TU TAREA
Extrae las líneas de texto de todos los ítems que siguen y reprodúcelas sin ningún cambio.

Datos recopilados
※

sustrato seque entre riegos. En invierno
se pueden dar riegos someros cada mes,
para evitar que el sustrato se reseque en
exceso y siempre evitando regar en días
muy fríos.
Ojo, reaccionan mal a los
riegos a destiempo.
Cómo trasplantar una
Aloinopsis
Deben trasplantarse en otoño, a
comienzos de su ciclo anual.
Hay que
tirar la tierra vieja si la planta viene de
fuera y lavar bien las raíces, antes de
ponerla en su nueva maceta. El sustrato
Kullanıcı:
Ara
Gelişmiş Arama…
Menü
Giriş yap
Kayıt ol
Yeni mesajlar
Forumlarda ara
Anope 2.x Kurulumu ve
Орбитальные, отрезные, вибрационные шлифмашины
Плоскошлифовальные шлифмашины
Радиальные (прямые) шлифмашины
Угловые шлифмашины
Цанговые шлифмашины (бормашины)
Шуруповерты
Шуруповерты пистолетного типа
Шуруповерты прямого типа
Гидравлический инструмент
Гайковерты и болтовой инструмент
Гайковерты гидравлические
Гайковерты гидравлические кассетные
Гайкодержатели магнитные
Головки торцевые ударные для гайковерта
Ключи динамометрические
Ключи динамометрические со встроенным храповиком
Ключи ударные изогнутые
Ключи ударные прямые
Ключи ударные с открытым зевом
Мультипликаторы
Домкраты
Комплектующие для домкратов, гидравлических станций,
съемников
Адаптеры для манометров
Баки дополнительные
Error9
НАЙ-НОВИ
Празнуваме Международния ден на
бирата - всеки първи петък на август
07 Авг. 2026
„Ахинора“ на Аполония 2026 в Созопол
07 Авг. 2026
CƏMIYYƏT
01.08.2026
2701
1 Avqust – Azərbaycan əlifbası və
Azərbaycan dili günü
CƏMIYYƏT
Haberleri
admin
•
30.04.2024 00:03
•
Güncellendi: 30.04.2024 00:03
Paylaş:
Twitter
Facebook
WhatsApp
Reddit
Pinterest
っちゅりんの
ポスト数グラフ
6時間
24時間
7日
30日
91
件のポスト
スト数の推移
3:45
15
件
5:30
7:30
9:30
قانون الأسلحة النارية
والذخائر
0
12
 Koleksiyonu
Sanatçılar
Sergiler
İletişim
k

※

RESULTADO OBTENIDO
sustrato seque entre riegos. En invierno
se pueden dar riegos someros cada mes,
para evitar que el sustrato se reseque en
exceso y siempre evitando regar en días
muy fríos.
Ojo, reaccionan mal a los
riegos a destiempo.
Cómo trasplantar una
Aloinopsis
Deben trasplantarse en otoño, a
comienzos de su ciclo anual.
Hay que
tirar la tierra vieja si la planta viene de
fuera y lavar bien las raíces, antes de
ponerla en su nueva maceta. El sustrato
Kullanıcı:
Ara
Gelişmiş Arama…
Menü
Giriş yap
Kayıt ol
Yeni mesajlar
Forumlarda ara
Anope 2.x Kurulumu ve
Орбитальные, отрезные, вибрационные шлифмашины
Плоскошлифовальные шлифмашины
Радиальные (прямые) шлифмашины
Угловые шлифмашины
Цанговые шлифмашины (бормашины)
Шуруповерты
Шуруповерты пистолетного типа
Шуруповерты прямого типа
Гидравлический инструмент
Гайковерты и болтовой инструмент
Гайковерты гидравлические
Гайковерты гидравлические кассетные
Гайкодержатели магнитные
Головки торцевые ударные для гайковерта
Ключи динамометрические
Ключи динамометрические со встроенным храповиком
Ключи ударные изогнутые
Ключи ударные прямые
Ключи ударные с открытым зевом
Мультипликаторы
Домкраты
Комплектующие для домкратов, гидравлических станций,
съемников
Адаптеры для манометров
Баки дополнительные
Error9
НАЙ-НОВИ
Празнуваме Международния ден на
бирата - всеки първи петък на август
07 Авг. 2026
„Ахинора“ на Аполония 2026 в Созопол
07 Авг. 2026
CƏMIYYƏT
01.08.2026
2701
1 Avqust – Azərbaycan əlifbası və
Azərbaycan dili günü
CƏMIYYƏT
Haberleri
admin
•
30.04.2024 00:03
•
Güncellendi: 30.04.2024 00:03
Paylaş:
Twitter
Facebook
WhatsApp
Reddit
Pinterest
っちゅりんの
ポスト数グラフ
6時間
24時間
7日
30日
91
件のポスト
スト数の推移
3:45
15
件
5:30
7:30
9:30
قانون الأسلحة النارية
والذخائر
0
12
 Koleksiyonu
Sanatçılar
Sergiler
İletişim
k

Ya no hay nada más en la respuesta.